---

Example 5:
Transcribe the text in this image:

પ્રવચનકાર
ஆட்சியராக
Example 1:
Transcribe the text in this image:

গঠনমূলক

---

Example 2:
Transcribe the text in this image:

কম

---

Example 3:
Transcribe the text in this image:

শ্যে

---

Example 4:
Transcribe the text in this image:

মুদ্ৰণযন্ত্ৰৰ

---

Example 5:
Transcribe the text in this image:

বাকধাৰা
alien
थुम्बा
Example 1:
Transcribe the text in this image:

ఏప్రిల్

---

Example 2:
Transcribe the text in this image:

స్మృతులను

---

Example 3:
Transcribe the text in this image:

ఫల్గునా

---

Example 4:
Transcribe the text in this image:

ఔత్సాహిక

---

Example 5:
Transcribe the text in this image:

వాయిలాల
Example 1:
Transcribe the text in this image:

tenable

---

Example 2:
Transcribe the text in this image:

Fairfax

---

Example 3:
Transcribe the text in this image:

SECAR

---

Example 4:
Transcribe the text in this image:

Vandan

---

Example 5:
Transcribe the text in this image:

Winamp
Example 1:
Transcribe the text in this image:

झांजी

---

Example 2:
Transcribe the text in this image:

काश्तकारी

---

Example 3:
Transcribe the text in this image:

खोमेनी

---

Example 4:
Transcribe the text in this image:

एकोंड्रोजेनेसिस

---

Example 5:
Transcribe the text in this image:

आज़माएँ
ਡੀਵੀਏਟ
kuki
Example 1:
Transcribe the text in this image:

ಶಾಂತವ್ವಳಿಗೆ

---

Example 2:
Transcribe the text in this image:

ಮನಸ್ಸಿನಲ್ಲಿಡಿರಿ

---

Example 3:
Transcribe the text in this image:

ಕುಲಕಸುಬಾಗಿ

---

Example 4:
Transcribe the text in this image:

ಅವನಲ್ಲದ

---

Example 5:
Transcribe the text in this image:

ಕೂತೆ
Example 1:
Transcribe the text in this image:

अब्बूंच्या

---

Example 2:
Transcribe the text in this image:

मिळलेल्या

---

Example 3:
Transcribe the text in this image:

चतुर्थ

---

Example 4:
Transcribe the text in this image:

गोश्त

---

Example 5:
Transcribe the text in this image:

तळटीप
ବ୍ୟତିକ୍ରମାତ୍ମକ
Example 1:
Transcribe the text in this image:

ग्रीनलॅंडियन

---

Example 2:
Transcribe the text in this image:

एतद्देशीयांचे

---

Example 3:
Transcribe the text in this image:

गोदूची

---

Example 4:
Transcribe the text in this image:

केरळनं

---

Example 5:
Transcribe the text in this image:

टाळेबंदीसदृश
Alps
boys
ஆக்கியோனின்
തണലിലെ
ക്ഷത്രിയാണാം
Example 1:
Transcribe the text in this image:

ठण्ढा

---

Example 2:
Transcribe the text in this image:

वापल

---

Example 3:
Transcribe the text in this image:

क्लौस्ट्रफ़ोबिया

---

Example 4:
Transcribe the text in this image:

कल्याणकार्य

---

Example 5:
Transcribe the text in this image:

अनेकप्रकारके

• _PROMPT_
Repeat the records verbatim, every one of them.

• _ANSWER FOR THE TASK_
---

Example 5:
Transcribe the text in this image:

પ્રવચનકાર
ஆட்சியராக
Example 1:
Transcribe the text in this image:

গঠনমূলক

---

Example 2:
Transcribe the text in this image:

কম

---

Example 3:
Transcribe the text in this image:

শ্যে

---

Example 4:
Transcribe the text in this image:

মুদ্ৰণযন্ত্ৰৰ

---

Example 5:
Transcribe the text in this image:

বাকধাৰা
alien
थुम्बा
Example 1:
Transcribe the text in this image:

ఏప్రిల్

---

Example 2:
Transcribe the text in this image:

స్మృతులను

---

Example 3:
Transcribe the text in this image:

ఫల్గునా

---

Example 4:
Transcribe the text in this image:

ఔత్సాహిక

---

Example 5:
Transcribe the text in this image:

వాయిలాల
Example 1:
Transcribe the text in this image:

tenable

---

Example 2:
Transcribe the text in this image:

Fairfax

---

Example 3:
Transcribe the text in this image:

SECAR

---

Example 4:
Transcribe the text in this image:

Vandan

---

Example 5:
Transcribe the text in this image:

Winamp
Example 1:
Transcribe the text in this image:

झांजी

---

Example 2:
Transcribe the text in this image:

काश्तकारी

---

Example 3:
Transcribe the text in this image:

खोमेनी

---

Example 4:
Transcribe the text in this image:

एकोंड्रोजेनेसिस

---

Example 5:
Transcribe the text in this image:

आज़माएँ
ਡੀਵੀਏਟ
kuki
Example 1:
Transcribe the text in this image:

ಶಾಂತವ್ವಳಿಗೆ

---

Example 2:
Transcribe the text in this image:

ಮನಸ್ಸಿನಲ್ಲಿಡಿರಿ

---

Example 3:
Transcribe the text in this image:

ಕುಲಕಸುಬಾಗಿ

---

Example 4:
Transcribe the text in this image:

ಅವನಲ್ಲದ

---

Example 5:
Transcribe the text in this image:

ಕೂತೆ
Example 1:
Transcribe the text in this image:

अब्बूंच्या

---

Example 2:
Transcribe the text in this image:

मिळलेल्या

---

Example 3:
Transcribe the text in this image:

चतुर्थ

---

Example 4:
Transcribe the text in this image:

गोश्त

---

Example 5:
Transcribe the text in this image:

तळटीप
ବ୍ୟତିକ୍ରମାତ୍ମକ
Example 1:
Transcribe the text in this image:

ग्रीनलॅंडियन

---

Example 2:
Transcribe the text in this image:

एतद्देशीयांचे

---

Example 3:
Transcribe the text in this image:

गोदूची

---

Example 4:
Transcribe the text in this image:

केरळनं

---

Example 5:
Transcribe the text in this image:

टाळेबंदीसदृश
Alps
boys
ஆக்கியோனின்
തണലിലെ
ക്ഷത്രിയാണാം
Example 1:
Transcribe the text in this image:

ठण्ढा

---

Example 2:
Transcribe the text in this image:

वापल

---

Example 3:
Transcribe the text in this image:

क्लौस्ट्रफ़ोबिया

---

Example 4:
Transcribe the text in this image:

कल्याणकार्य

---

Example 5:
Transcribe the text in this image:

अनेकप्रकारके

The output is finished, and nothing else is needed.